Because of this, “Iran is now beginning to bring the full weight of its strike capabilities to bear on Israel and the military installations in the Persian Gulf” (9:33 in the video below). He anticipates increased desperation on the part of the Israeli government.




3. Retaliation for a nuclear attack on Iran would make the Israeli disappear

The second half of the video above (start at 28:00) contains a meticulous slide show by Dr. Postal — again, a former Pentagon war planner — that designs a hypothetical nuclear strike by Iran if Israel attacked Iran first with tactical nukes. (For what it’s worth, a number of commentators today anticipate such an event.)


It’s up to you to decide what would happen if Israel struck Iran with nukes. Would they fold? Or would the government hunker down, further enrich its existing fissionable material, make low-yield nuclear bombs — Dr. Postol thinks they could make at least 10 in less than month — and return the favor?


If the latter, here’s what he thinks they could do to Tel Aviv alone with just three of those ten.


Slide 1 — 32:55 in the video
Slide 1 — 32:55 in the video

Well-spaced blast sites in Tel Aviv for three low-yield nuclear weapons (exact locations are unimportant, but the wide spacing is).
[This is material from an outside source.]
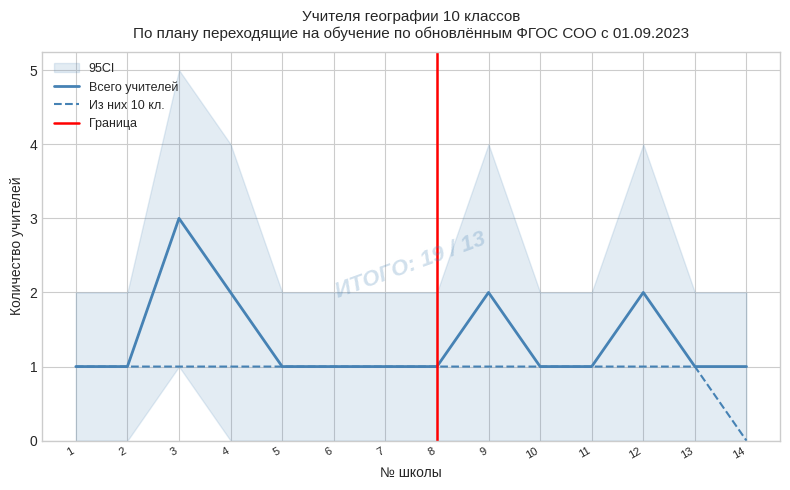

What is the value of the Всего учителей point at the 4th from the left?

2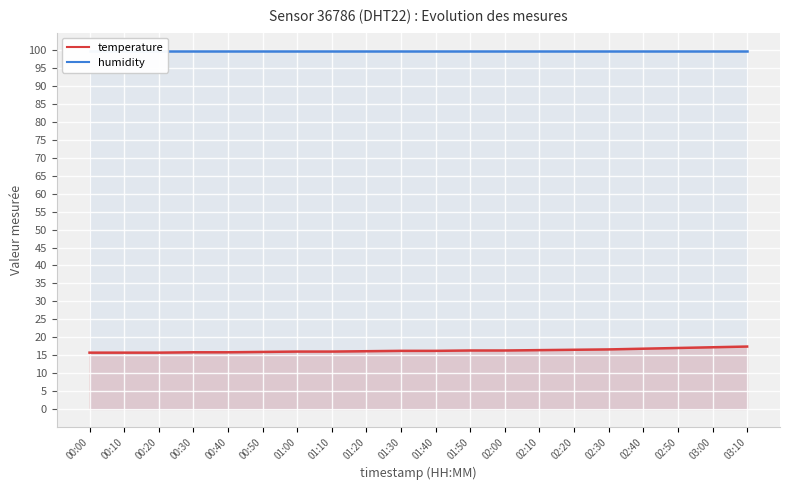

How many lines are shown in the chart?

2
The fireballs (10,000,000°K) are shown in orange. The initial fire zones are shown in yellow. Death toll: 200-300,000.


Slide 9 — 44:34 in the video
Slide 9 — 44:34 in the video

The spaced explosions allow oceans of hurricane-force, super-heated air to rush toward the blast centers, extending the damage geographically. A schematic (no rough edges) picture of the damage is shown below.


Slide 11 — 47:20 in the video
Slide 11 — 47:20 in the video

Dr. Postol goes on to talk about radiation effects and so forth. (The area of toxic “black rain” would likely move east, by the way, so Jordan, look out.) Keep in mind, that’s just three weapons and Tel Aviv. Israel is small. Ten weapons would go a long way.
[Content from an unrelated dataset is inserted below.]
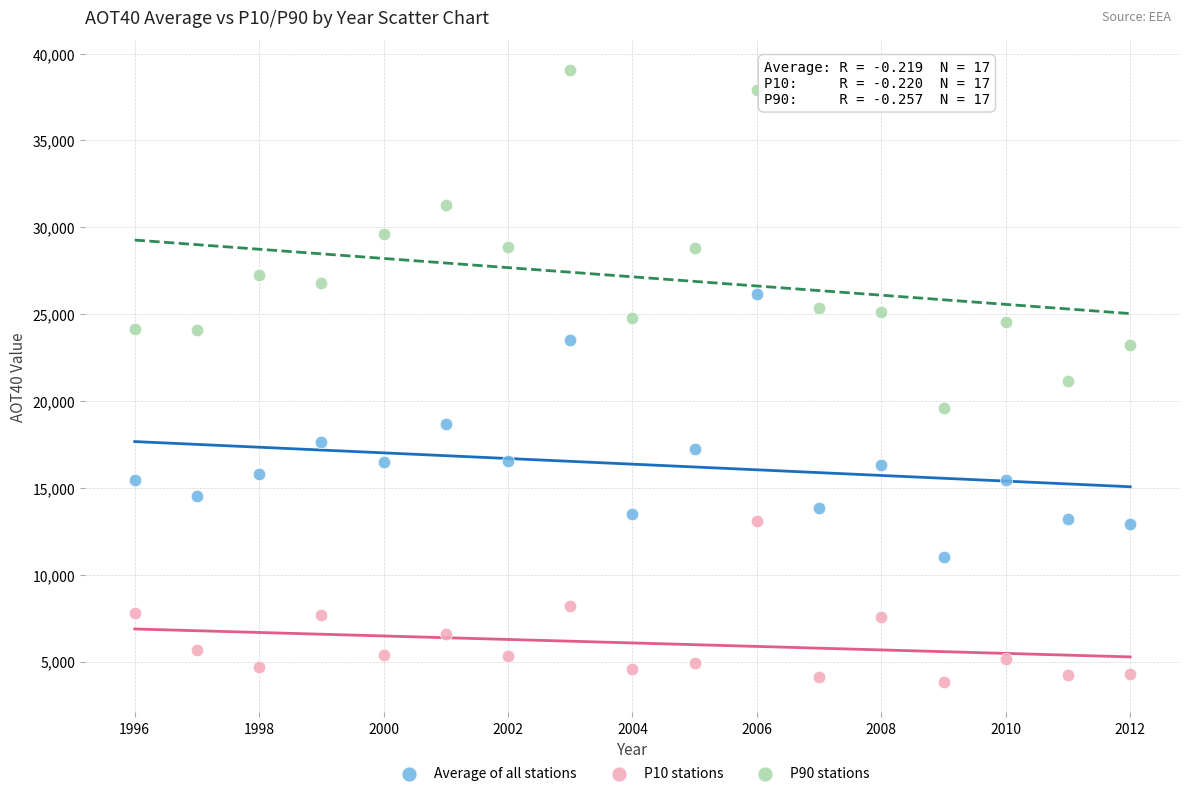

Which series has the largest Y range (max minus min)?

P90 stations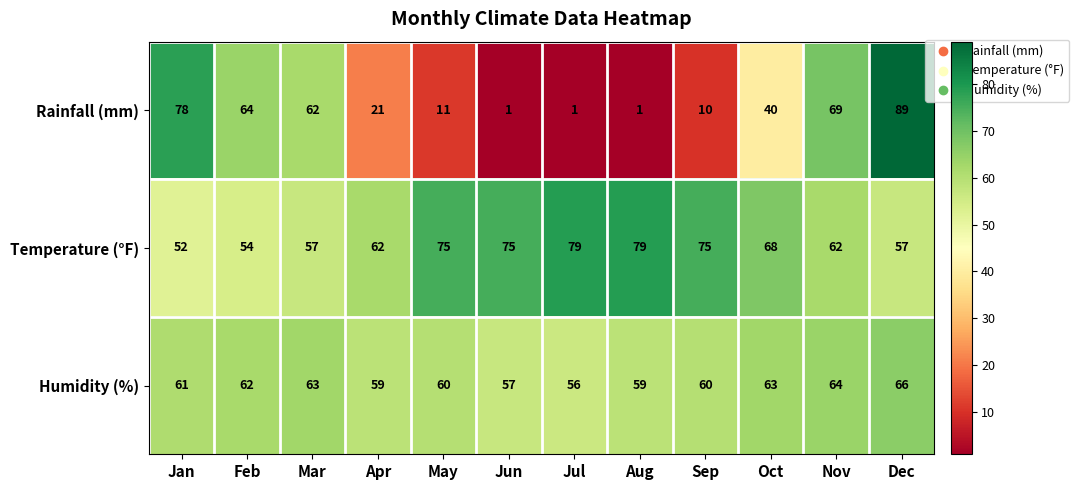

Read the Temperature (°F) value at Nov, to the nearest 10.

60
The idea is clear. No one but a madman would want this for anyone.


Would Iran strike first? Not now. Their escalations to date have been tit-for-tat strikes, and no one, not the UN, not even Netanyahu, thinks Iran has these weapons today. But if Israel struck first, how would Iran respond?


With all this in mind, we’ll look at the outcomes and likelihoods in the next piece.